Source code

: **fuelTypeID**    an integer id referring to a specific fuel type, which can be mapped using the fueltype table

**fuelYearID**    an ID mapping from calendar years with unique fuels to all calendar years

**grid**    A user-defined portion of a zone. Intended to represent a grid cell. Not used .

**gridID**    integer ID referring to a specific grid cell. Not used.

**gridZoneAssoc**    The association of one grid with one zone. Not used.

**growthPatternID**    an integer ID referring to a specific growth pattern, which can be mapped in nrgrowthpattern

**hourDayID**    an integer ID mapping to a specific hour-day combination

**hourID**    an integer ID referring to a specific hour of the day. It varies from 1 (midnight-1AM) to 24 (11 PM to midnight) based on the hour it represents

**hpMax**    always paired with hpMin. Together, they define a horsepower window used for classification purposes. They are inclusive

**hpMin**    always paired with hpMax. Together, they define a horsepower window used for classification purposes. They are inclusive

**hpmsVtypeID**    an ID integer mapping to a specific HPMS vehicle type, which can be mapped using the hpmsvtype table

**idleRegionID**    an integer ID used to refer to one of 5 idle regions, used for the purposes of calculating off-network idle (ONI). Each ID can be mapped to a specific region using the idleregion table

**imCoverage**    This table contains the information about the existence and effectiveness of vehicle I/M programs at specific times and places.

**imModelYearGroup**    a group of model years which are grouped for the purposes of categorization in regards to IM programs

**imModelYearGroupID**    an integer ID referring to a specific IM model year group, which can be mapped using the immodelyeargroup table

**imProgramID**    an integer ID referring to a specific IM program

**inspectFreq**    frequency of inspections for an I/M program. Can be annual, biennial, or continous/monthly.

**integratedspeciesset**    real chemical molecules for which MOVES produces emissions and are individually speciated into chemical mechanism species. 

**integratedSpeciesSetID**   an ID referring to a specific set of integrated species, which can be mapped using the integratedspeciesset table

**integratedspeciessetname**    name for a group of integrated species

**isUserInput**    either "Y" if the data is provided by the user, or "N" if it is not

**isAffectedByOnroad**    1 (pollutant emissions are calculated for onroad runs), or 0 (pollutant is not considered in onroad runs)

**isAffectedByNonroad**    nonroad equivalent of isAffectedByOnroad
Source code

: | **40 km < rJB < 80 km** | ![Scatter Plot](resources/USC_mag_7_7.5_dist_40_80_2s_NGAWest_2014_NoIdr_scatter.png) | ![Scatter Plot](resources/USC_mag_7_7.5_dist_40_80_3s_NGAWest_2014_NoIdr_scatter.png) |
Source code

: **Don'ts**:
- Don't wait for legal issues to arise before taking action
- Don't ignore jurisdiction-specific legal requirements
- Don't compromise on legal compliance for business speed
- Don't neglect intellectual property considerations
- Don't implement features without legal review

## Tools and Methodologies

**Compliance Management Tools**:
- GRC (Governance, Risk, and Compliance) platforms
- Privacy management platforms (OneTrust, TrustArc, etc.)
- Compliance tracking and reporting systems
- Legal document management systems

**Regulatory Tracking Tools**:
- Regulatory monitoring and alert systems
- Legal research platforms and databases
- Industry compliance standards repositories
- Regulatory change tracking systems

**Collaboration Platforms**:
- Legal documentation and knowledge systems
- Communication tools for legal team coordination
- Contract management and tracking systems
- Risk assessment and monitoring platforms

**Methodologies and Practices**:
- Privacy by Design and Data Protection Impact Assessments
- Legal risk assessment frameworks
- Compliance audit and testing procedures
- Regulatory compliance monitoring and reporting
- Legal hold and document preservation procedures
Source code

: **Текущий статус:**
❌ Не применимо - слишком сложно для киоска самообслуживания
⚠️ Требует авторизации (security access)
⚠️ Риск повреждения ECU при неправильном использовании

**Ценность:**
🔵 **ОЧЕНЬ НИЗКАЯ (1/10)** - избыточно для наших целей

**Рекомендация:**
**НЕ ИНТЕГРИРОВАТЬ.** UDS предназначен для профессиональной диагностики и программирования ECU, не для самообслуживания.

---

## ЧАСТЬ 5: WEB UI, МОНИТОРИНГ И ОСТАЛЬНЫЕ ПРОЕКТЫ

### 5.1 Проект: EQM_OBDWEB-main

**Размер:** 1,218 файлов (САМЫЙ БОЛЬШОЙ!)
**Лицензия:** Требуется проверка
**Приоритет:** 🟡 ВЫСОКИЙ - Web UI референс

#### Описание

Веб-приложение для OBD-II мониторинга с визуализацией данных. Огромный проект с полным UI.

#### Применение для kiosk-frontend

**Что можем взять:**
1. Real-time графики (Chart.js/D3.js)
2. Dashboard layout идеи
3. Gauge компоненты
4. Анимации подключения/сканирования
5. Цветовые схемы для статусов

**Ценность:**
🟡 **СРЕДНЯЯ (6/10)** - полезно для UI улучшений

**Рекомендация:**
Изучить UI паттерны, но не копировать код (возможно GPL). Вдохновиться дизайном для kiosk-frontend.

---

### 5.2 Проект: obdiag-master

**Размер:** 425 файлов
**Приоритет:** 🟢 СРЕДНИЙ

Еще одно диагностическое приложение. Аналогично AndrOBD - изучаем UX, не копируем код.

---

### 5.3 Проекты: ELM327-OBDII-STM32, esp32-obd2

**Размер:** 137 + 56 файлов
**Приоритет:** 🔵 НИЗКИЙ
•••••
▶ _Work required_
Output the entire listing exactly as written.

▶ _Output of the task_
Source code

: **fuelTypeID**    an integer id referring to a specific fuel type, which can be mapped using the fueltype table

**fuelYearID**    an ID mapping from calendar years with unique fuels to all calendar years

**grid**    A user-defined portion of a zone. Intended to represent a grid cell. Not used .

**gridID**    integer ID referring to a specific grid cell. Not used.

**gridZoneAssoc**    The association of one grid with one zone. Not used.

**growthPatternID**    an integer ID referring to a specific growth pattern, which can be mapped in nrgrowthpattern

**hourDayID**    an integer ID mapping to a specific hour-day combination

**hourID**    an integer ID referring to a specific hour of the day. It varies from 1 (midnight-1AM) to 24 (11 PM to midnight) based on the hour it represents

**hpMax**    always paired with hpMin. Together, they define a horsepower window used for classification purposes. They are inclusive

**hpMin**    always paired with hpMax. Together, they define a horsepower window used for classification purposes. They are inclusive

**hpmsVtypeID**    an ID integer mapping to a specific HPMS vehicle type, which can be mapped using the hpmsvtype table

**idleRegionID**    an integer ID used to refer to one of 5 idle regions, used for the purposes of calculating off-network idle (ONI). Each ID can be mapped to a specific region using the idleregion table

**imCoverage**    This table contains the information about the existence and effectiveness of vehicle I/M programs at specific times and places.

**imModelYearGroup**    a group of model years which are grouped for the purposes of categorization in regards to IM programs

**imModelYearGroupID**    an integer ID referring to a specific IM model year group, which can be mapped using the immodelyeargroup table

**imProgramID**    an integer ID referring to a specific IM program

**inspectFreq**    frequency of inspections for an I/M program. Can be annual, biennial, or continous/monthly.

**integratedspeciesset**    real chemical molecules for which MOVES produces emissions and are individually speciated into chemical mechanism species. 

**integratedSpeciesSetID**   an ID referring to a specific set of integrated species, which can be mapped using the integratedspeciesset table

**integratedspeciessetname**    name for a group of integrated species

**isUserInput**    either "Y" if the data is provided by the user, or "N" if it is not

**isAffectedByOnroad**    1 (pollutant emissions are calculated for onroad runs), or 0 (pollutant is not considered in onroad runs)

**isAffectedByNonroad**    nonroad equivalent of isAffectedByOnroad
Source code

: | **40 km < rJB < 80 km** | ![Scatter Plot](resources/USC_mag_7_7.5_dist_40_80_2s_NGAWest_2014_NoIdr_scatter.png) | ![Scatter Plot](resources/USC_mag_7_7.5_dist_40_80_3s_NGAWest_2014_NoIdr_scatter.png) |
Source code

: **Don'ts**:
- Don't wait for legal issues to arise before taking action
- Don't ignore jurisdiction-specific legal requirements
- Don't compromise on legal compliance for business speed
- Don't neglect intellectual property considerations
- Don't implement features without legal review

## Tools and Methodologies

**Compliance Management Tools**:
- GRC (Governance, Risk, and Compliance) platforms
- Privacy management platforms (OneTrust, TrustArc, etc.)
- Compliance tracking and reporting systems
- Legal document management systems

**Regulatory Tracking Tools**:
- Regulatory monitoring and alert systems
- Legal research platforms and databases
- Industry compliance standards repositories
- Regulatory change tracking systems

**Collaboration Platforms**:
- Legal documentation and knowledge systems
- Communication tools for legal team coordination
- Contract management and tracking systems
- Risk assessment and monitoring platforms

**Methodologies and Practices**:
- Privacy by Design and Data Protection Impact Assessments
- Legal risk assessment frameworks
- Compliance audit and testing procedures
- Regulatory compliance monitoring and reporting
- Legal hold and document preservation procedures
Source code

: **Текущий статус:**
❌ Не применимо - слишком сложно для киоска самообслуживания
⚠️ Требует авторизации (security access)
⚠️ Риск повреждения ECU при неправильном использовании

**Ценность:**
🔵 **ОЧЕНЬ НИЗКАЯ (1/10)** - избыточно для наших целей

**Рекомендация:**
**НЕ ИНТЕГРИРОВАТЬ.** UDS предназначен для профессиональной диагностики и программирования ECU, не для самообслуживания.

---

## ЧАСТЬ 5: WEB UI, МОНИТОРИНГ И ОСТАЛЬНЫЕ ПРОЕКТЫ

### 5.1 Проект: EQM_OBDWEB-main

**Размер:** 1,218 файлов (САМЫЙ БОЛЬШОЙ!)
**Лицензия:** Требуется проверка
**Приоритет:** 🟡 ВЫСОКИЙ - Web UI референс

#### Описание

Веб-приложение для OBD-II мониторинга с визуализацией данных. Огромный проект с полным UI.

#### Применение для kiosk-frontend

**Что можем взять:**
1. Real-time графики (Chart.js/D3.js)
2. Dashboard layout идеи
3. Gauge компоненты
4. Анимации подключения/сканирования
5. Цветовые схемы для статусов

**Ценность:**
🟡 **СРЕДНЯЯ (6/10)** - полезно для UI улучшений

**Рекомендация:**
Изучить UI паттерны, но не копировать код (возможно GPL). Вдохновиться дизайном для kiosk-frontend.

---

### 5.2 Проект: obdiag-master

**Размер:** 425 файлов
**Приоритет:** 🟢 СРЕДНИЙ

Еще одно диагностическое приложение. Аналогично AndrOBD - изучаем UX, не копируем код.

---

### 5.3 Проекты: ELM327-OBDII-STM32, esp32-obd2

**Размер:** 137 + 56 файлов
**Приоритет:** 🔵 НИЗКИЙ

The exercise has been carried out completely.